- SOURCE MATERIAL
───

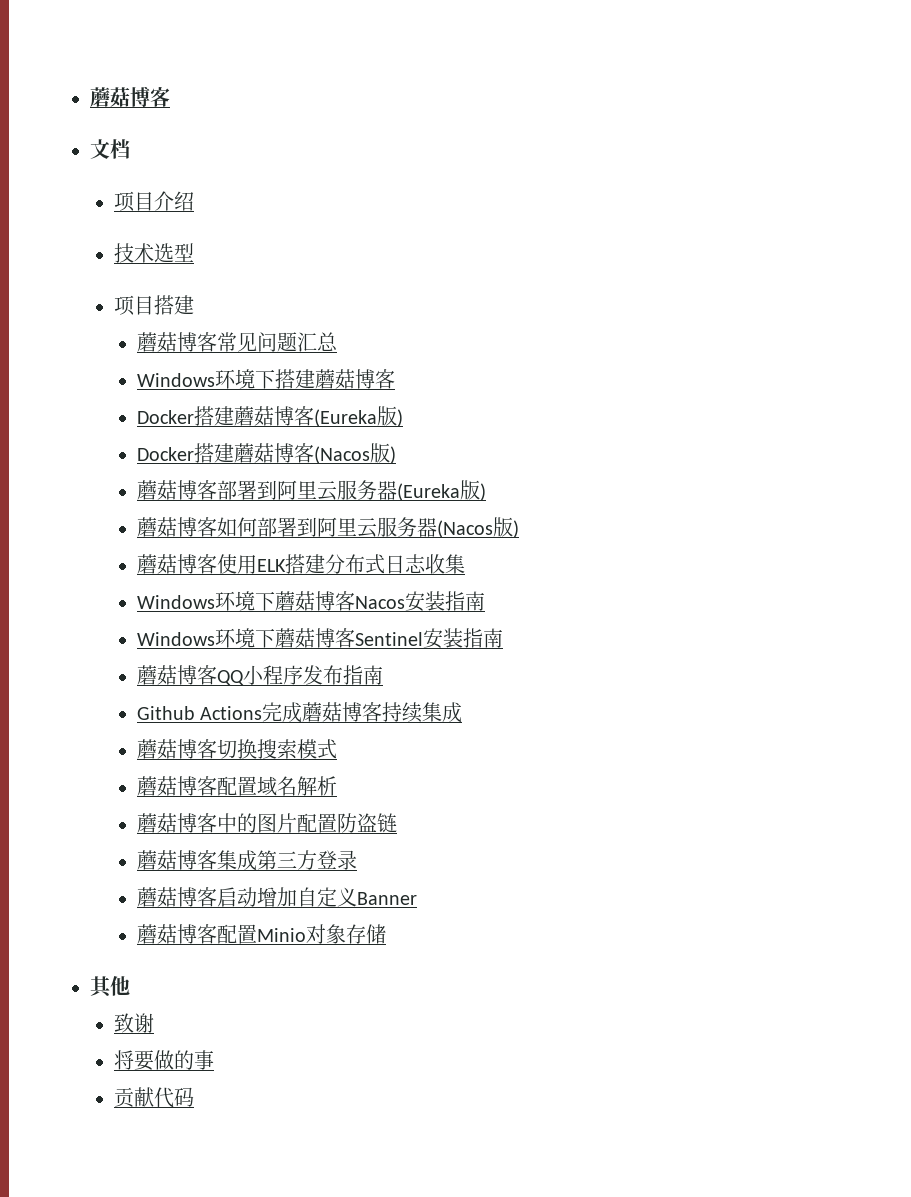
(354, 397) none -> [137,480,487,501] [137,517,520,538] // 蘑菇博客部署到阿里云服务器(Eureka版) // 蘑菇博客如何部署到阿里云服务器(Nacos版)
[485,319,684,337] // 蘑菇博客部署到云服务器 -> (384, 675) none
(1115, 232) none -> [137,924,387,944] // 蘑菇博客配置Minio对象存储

───

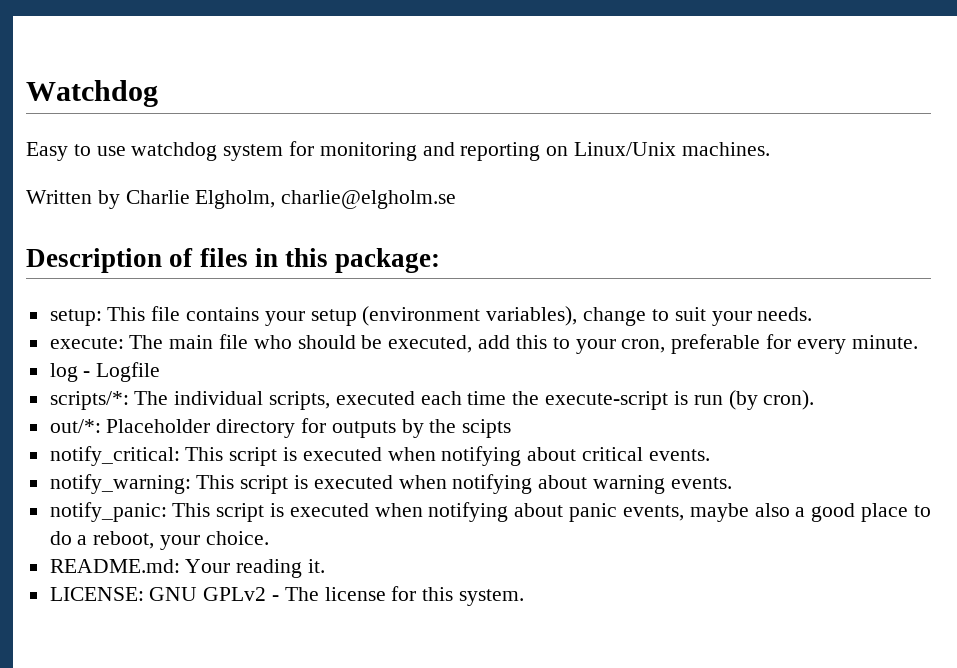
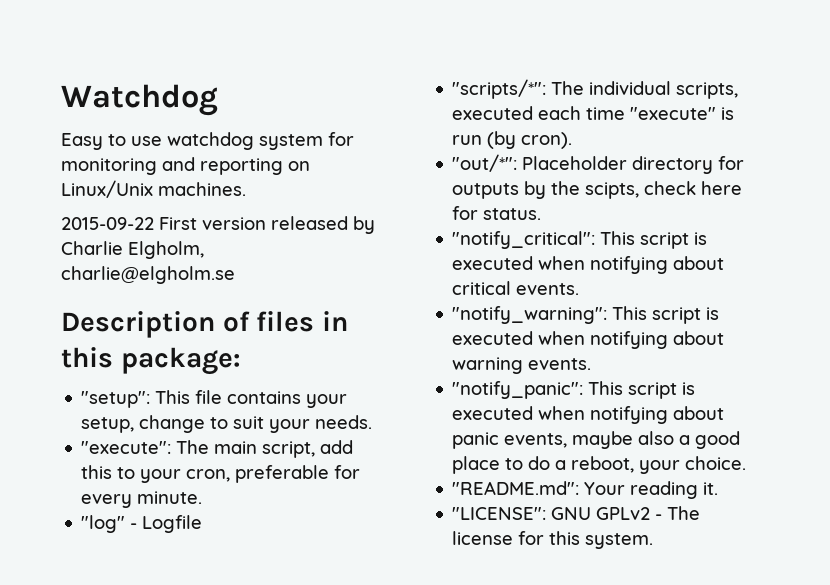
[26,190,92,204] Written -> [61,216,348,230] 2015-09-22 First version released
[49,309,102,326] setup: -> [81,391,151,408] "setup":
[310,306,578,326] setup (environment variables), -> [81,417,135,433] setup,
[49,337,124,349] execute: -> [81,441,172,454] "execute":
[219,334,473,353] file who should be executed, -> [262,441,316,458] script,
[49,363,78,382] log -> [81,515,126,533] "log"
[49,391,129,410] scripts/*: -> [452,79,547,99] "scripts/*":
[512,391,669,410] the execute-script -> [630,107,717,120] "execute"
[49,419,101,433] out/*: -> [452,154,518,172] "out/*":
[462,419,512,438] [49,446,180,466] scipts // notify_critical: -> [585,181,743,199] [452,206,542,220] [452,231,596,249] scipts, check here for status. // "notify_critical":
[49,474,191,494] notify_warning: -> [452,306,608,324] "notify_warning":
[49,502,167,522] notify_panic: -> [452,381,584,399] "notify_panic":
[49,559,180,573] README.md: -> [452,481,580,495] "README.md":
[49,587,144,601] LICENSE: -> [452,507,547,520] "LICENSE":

───

- WORK INSTRUCTION
In the records above, find the line with "[462,419,512,438] [49,446,180,466] scipts"; write out exactly that line and each one after it, stopping after the line with "[49,587,144,601] LICENSE: ->".

- WRITTEN ANSWER
[462,419,512,438] [49,446,180,466] scipts // notify_critical: -> [585,181,743,199] [452,206,542,220] [452,231,596,249] scipts, check here for status. // "notify_critical":
[49,474,191,494] notify_warning: -> [452,306,608,324] "notify_warning":
[49,502,167,522] notify_panic: -> [452,381,584,399] "notify_panic":
[49,559,180,573] README.md: -> [452,481,580,495] "README.md":
[49,587,144,601] LICENSE: -> [452,507,547,520] "LICENSE":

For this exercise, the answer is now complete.